Never.
Niekro is not now and, in all likelihood, never will be a pitcher. He is a third baseman, perhaps the nation's best, despite playing for a Division II school in front of crowds that rarely exceed a few hundred. Through Sunday he was batting .365, with three home runs (Henley Field, the team's home park, has the improbable dimensions of 340 feet down the leftfield line, 420 to straightaway center and 330 down the rightfield line, hardly a slugger's dream), 40 RBIs and only seven strikeouts in 41 games for the 32-10 Moccasins, who are ranked seventh in Division II.
Back at George Jenkins High in Lakeland, Fla., Niekro pitched, but only during his freshman and sophomore seasons. He threw a Grade-A knuckleball ("I used it almost all the time," he says), a mid-80s fastball and a so-so changeup. "Around Lance's junior year we decided he'd be better off concentrating on being a full-time position guy," says Joe Niekro, who won 221 games (including 20 twice) over 22 seasons with seven major league teams. "He throws a really nice knuckler, but Lance is a hitter. It comes very naturally to him."
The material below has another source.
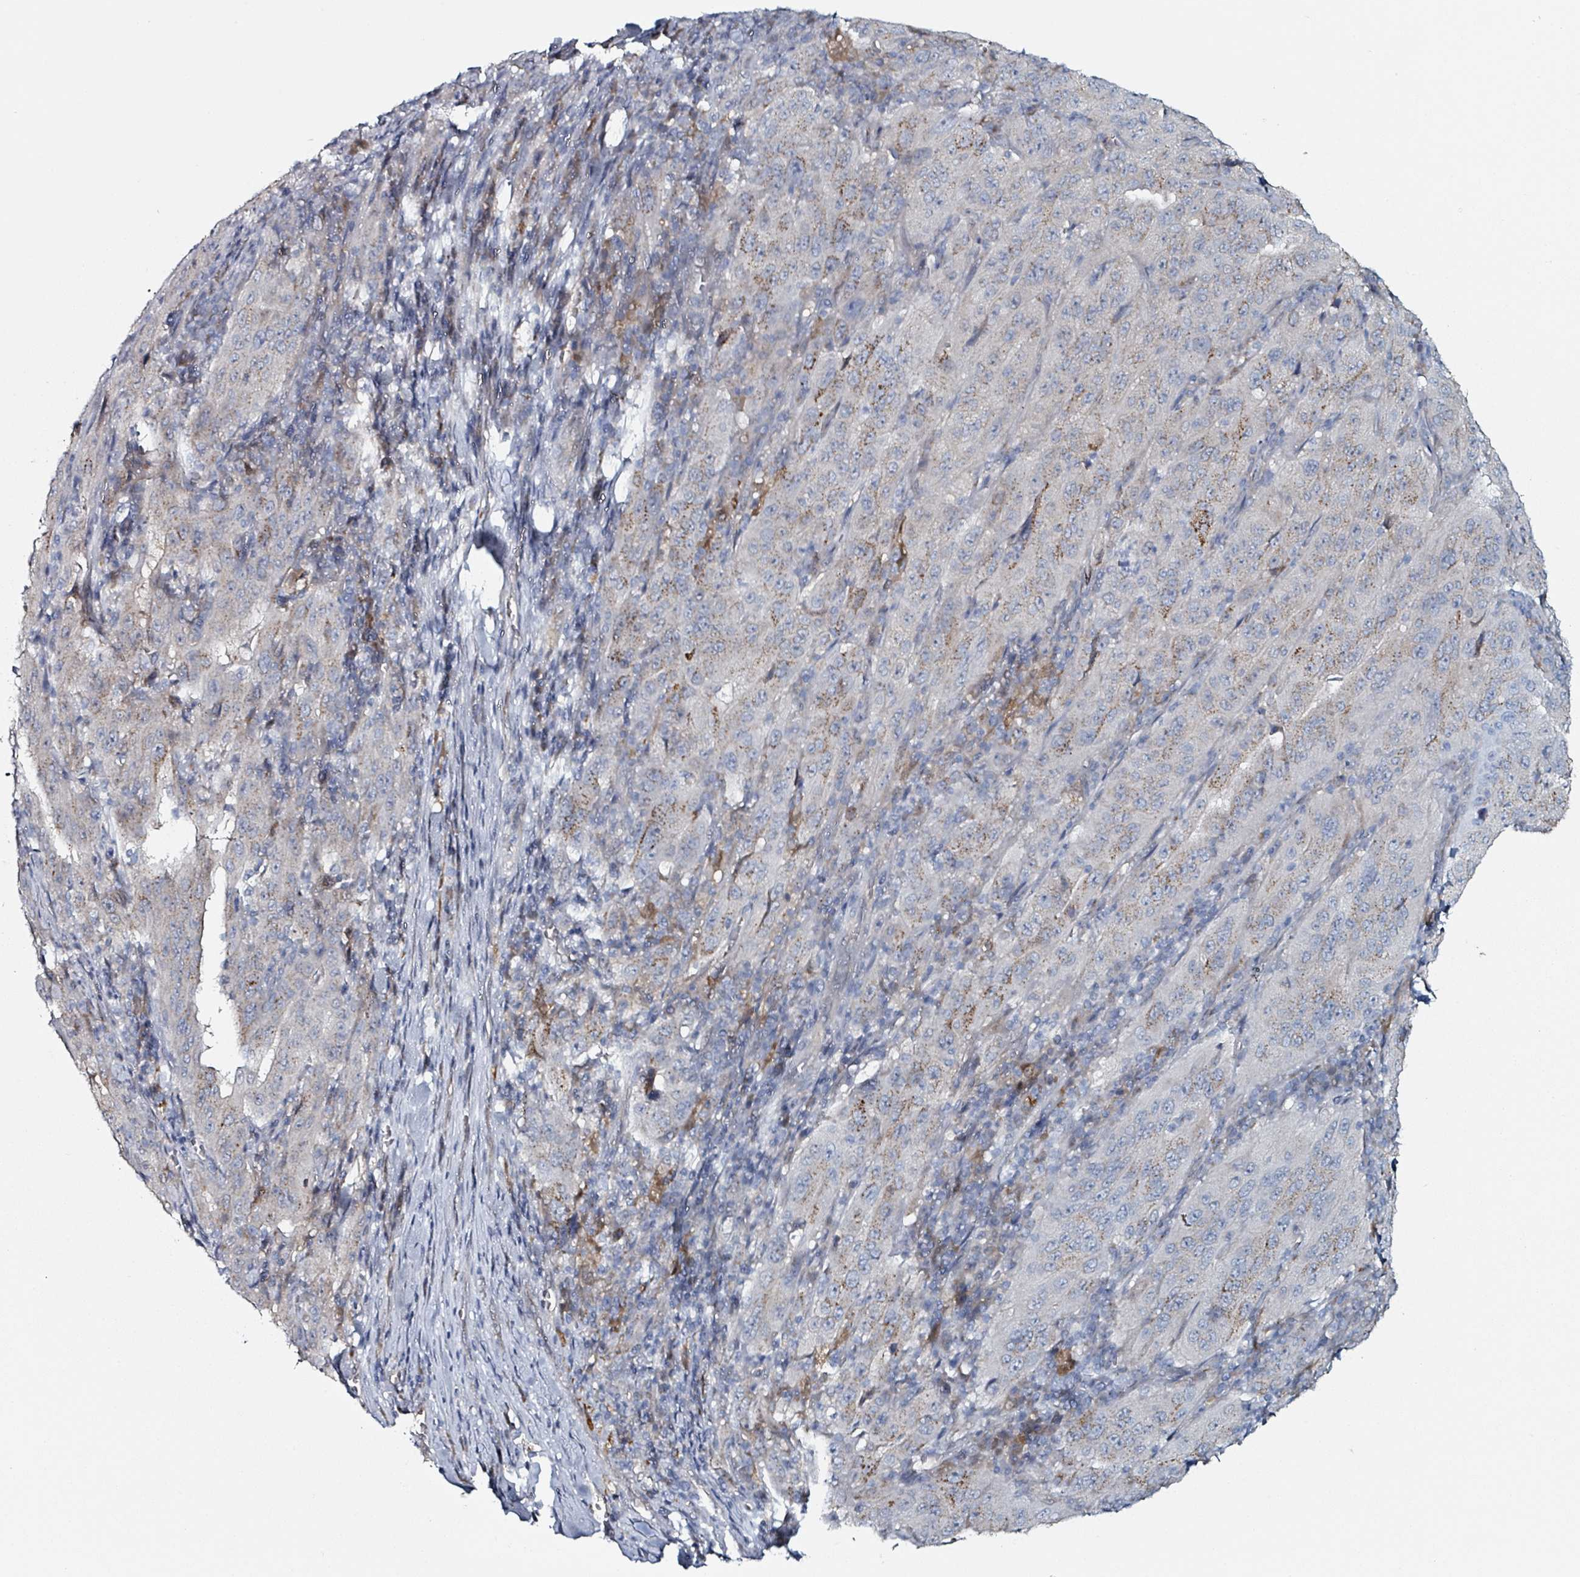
{"staining": {"intensity": "strong", "quantity": "<25%", "location": "cytoplasmic/membranous"}, "tissue": "pancreatic cancer", "cell_type": "Tumor cells", "image_type": "cancer", "snomed": [{"axis": "morphology", "description": "Adenocarcinoma, NOS"}, {"axis": "topography", "description": "Pancreas"}], "caption": "Protein analysis of adenocarcinoma (pancreatic) tissue reveals strong cytoplasmic/membranous staining in about <25% of tumor cells. (DAB IHC with brightfield microscopy, high magnification).", "gene": "B3GAT3", "patient": {"sex": "male", "age": 63}}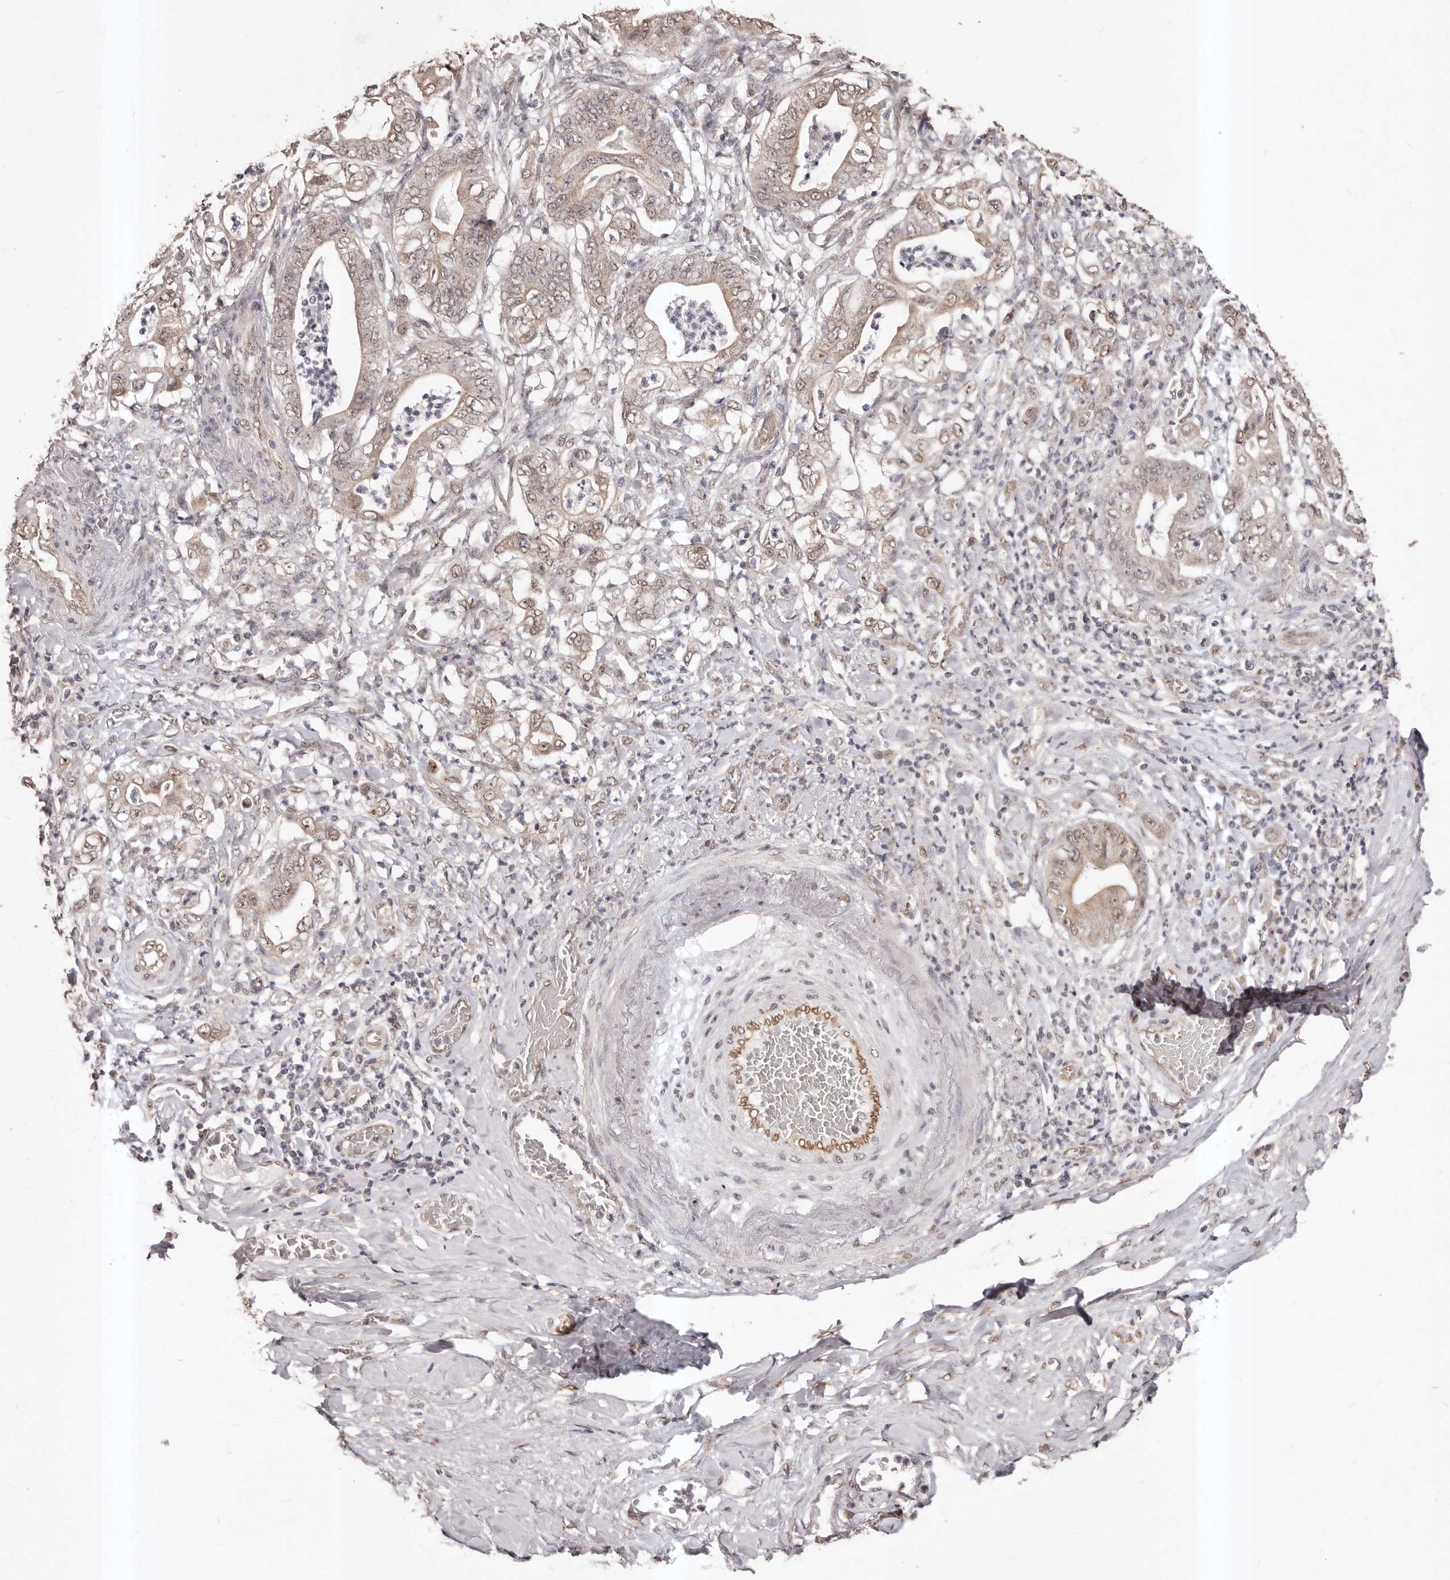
{"staining": {"intensity": "weak", "quantity": ">75%", "location": "cytoplasmic/membranous,nuclear"}, "tissue": "stomach cancer", "cell_type": "Tumor cells", "image_type": "cancer", "snomed": [{"axis": "morphology", "description": "Adenocarcinoma, NOS"}, {"axis": "topography", "description": "Stomach"}], "caption": "Weak cytoplasmic/membranous and nuclear staining for a protein is seen in approximately >75% of tumor cells of stomach adenocarcinoma using immunohistochemistry (IHC).", "gene": "RPS6KA5", "patient": {"sex": "female", "age": 73}}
The sky is an orange-blue at Henley Field about 45 minutes before a game last month against Army. Joe Niekro, wearing the white-with-red-pinstripes uniform of the Moccasins, paces back and forth—watching Lance take BP, going over to talk to Anderson, then returning to BP. He is in his first year as the team's pitching and first base coach, a gig that shouldn't last too long, assuming Lance, as expected, is an early selection in the June amateur draft. When Lance leaves Florida Southern, Joe will probably go too.
The father and son are an interesting combo. Joe and Nancy Niekro divorced 12 years ago, and while Lance lived with his mother, his Little League coach was usually his dad. The two ballplayers have fished and golfed together for years. They call each other best friends. There is no yelling, no voice-raising, no "Aw, Pops!" When Lance was eight, he and Joe began taking daily BP. "I'd throw him a hundred balls every day," says Joe. "He couldn't get enough."
This was around the time that Joe was finishing his career, with the Minnesota Twins, winning a World Series title in 1987. Lance doesn't remember much of his father's prime 11 years (1975-85) with the Houston Astros, but he giddily speaks of wrestling in the Twins' clubhouse with Kirby Puckett, working as a part-time bat-boy, sprinting onto the Metrodome turf after the final out of the Series, having the champagne rubbed through his hair.
"You're a little kid, so you don't know how to appreciate things," says Lance, "but I look back, and how could I have had a better childhood? I was pals with Kirby Puckett!"
Perhaps that Series would've been Lance's defining moment, had the weird gods of baseball not messed with his life. He starred at George Jenkins High, batting .544 with 10 home runs and 43 RBIs as a senior in 1997, but the major colleges ignored him. Word had gotten out that he was going pro no matter what, but when the Philadelphia Phillies selected him in the 13th round, he was under-whelmed by the team's offer, and suddenly he longed for Florida State or Miami to wave some scholarship dough his way. "Nobody offered," Niekro says. "I would've loved to play for Florida State."
He decided to ditch the Phillies anyway and, rather than walk on at a Division I power, enrolled in Florida Community College in Jacksonville, where he spent three of the most insignificant weeks of his life. "I got there, and I knew it was wrong," he says. "Nothing specific—just not for me."
The idea, at least at the time, had been to play one year of juco ball and then re-enter the draft. Instead, Niekro reversed himself again and looked toward Florida Southern. "On a Friday night I got a call from Lance's mom saying he was dropping out of school," recalls Anderson. "Two days later I come home, and there's a message on my machine saying Lance has enrolled, and he'll be in class on Monday. I'd known about Lance Niekro since he was six. I just never thought I'd get him."